EXTRACT TO READ
════════════════
Co-Authored-By: Claude Opus 4.7 (1M context) <noreply@anthropic.com>

Author: nedtwigg

.github/workflows/security-audit.yaml

@@ -20,6 +20,15 @@ jobs:
   audit:
     runs-on: ubuntu-latest
     timeout-minutes: 20
+    # The AUDIT_PAT (read-only Administration + Secrets + Environments)
+    # lives in this environment, whose deployment-branch-policy admits
+    # only `main` and `v*` tags — refs that the §3 rulesets reserve to
+    # admins. A bot-pushed feature branch cannot reach this job at all
+    # (GitHub rejects the run before any step starts), so the PAT
+    # cannot be exfiltrated through a hand-authored workflow on a
+    # non-admin-gated ref.
+    environment:
+      name: security-audit
     steps:
       - uses: actions/checkout@de0fac2e4500dabe0009e67214ff5f5447ce83dd # v6.0.2
         with:

SECURITY.md

@@ -46,7 +46,8 @@ This repository runs the [tend](https://github.com/max-sixty/tend) agent harness
 - FAIL IF the repository ruleset named `Tag operations` is missing, doesn't target `~ALL` tags, doesn't block both `creation` and `update`, or doesn't have admin-only bypass.
 - FAIL IF `dormouse-bot` holds a permission higher than `push` on this repository.
 - FAIL IF `OVSX_PAT` or `VSCE_PAT` appears as a repo-level secret. They must live only in the `vscode-extension-publish` environment.
-- FAIL IF the `vscode-extension-publish` environment's deployment-branch-policies allow any ref pattern that is not admin-gated by the `Tag operations` or `Merge access` rulesets.
+- FAIL IF any GitHub environment's deployment-branch-policies admit a ref that is not admin-gated by the `Tag operations` or `Merge access` rulesets. Today this covers `vscode-extension-publish` (`v*` tag, admin-only via `Tag operations`) and `security-audit` (`main` admin-only via `Merge access`, plus `v*` tag).
+- FAIL IF `AUDIT_PAT` exists at the repo level. If the secret is provisioned at all, it must live in the `security-audit` environment so a bot-pushed feature branch cannot reach it.
 - FAIL IF `CHROMATIC_PROJECT_TOKEN` is missing from `secrets.allowed` in `.config/tend.yaml`. The allowlist entry is an explicit acknowledgment that the bot can read this token.
 - FAIL IF `.github/workflows/workflow-audit.yaml` is missing, disabled, or has not produced a successful run in the last 48 hours.
════════════════
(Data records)

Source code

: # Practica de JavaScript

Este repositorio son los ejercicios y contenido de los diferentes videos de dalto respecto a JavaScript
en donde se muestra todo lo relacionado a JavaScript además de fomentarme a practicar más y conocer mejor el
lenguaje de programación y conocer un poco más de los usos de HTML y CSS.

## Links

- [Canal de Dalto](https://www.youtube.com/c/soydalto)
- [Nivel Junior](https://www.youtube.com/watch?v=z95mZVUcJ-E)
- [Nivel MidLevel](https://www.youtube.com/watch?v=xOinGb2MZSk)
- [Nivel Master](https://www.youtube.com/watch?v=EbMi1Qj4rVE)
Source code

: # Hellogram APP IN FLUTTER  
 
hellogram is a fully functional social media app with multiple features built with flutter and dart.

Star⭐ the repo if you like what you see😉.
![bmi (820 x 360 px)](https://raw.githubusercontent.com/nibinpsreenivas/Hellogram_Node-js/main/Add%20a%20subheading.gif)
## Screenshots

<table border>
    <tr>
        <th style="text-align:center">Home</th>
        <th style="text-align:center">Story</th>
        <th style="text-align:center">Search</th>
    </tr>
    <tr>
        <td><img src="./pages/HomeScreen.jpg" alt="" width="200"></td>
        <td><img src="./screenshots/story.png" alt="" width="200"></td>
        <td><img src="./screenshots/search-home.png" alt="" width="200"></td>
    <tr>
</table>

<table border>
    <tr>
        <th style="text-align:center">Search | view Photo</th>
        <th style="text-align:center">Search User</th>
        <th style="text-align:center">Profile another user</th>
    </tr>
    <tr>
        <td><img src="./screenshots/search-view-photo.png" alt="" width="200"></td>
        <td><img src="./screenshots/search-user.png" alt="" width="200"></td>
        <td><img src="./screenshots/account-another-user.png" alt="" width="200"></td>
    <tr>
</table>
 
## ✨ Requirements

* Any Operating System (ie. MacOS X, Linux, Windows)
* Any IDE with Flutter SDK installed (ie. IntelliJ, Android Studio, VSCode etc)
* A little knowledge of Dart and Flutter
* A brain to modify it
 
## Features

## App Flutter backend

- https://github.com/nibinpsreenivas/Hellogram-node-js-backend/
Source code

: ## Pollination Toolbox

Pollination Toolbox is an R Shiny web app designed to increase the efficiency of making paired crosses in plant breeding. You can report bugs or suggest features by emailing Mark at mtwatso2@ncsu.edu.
════════════════
ASSIGNED TASK 1
In the security-audit diff, which refs does the deployment-branch-policy of the `security-audit` environment admit?
ASSIGNED TASK 2
Extend the security-audit diff past its final line.
The listing plays no part in this.

FINAL ANSWER 1
Only `main` and `v*` tags.

FINAL ANSWER 2
 - FAIL IF any `tend-*.yaml` workflow uses an unpinned action reference (e.g. `@main`, no version). Inside `tend-*.yaml`, both tag pins (`@v6`, `@0.0.25`) and SHA pins are accepted because the file is owned by the upstream generator (`max-sixty/tend`), which currently uses tag pins. All actions in every other workflow — including `workflow-audit.yaml` and `security-audit.yaml` — must follow the SHA-pin rule in "GitHub Actions Policies".
@@ -73,5 +74,7 @@ Desktop releases are not fully automated. GitHub Actions builds unsigned artifac
 
 The `security-audit` workflow at `.github/workflows/security-audit.yaml` enforces this document. It runs nightly and is a required dependency of the VS Code publish job in `release.yml`, so no release ships without a passing audit. The audit reads SECURITY.md, executes each `FAIL IF` as a mechanical check, and also does a qualitative pass for security holes the specs don't cover. On any `FAIL IF` violation or BLOCKER-severity finding, the workflow opens (or updates) an issue labeled `security-audit-failure` with the full audit report, and exits non-zero. When a subsequent audit passes, the open failure issue is auto-closed so the tracker matches the live state.
 
+The audit job declares `environment: security-audit`, whose deployment-branch-policy admits only `main` and `v*` tags. Both ref classes are admin-only by §3's rulesets, so a write-scoped bot cannot reach the env's secrets (most importantly `AUDIT_PAT`, when provisioned) by pushing a workflow file to a feature branch.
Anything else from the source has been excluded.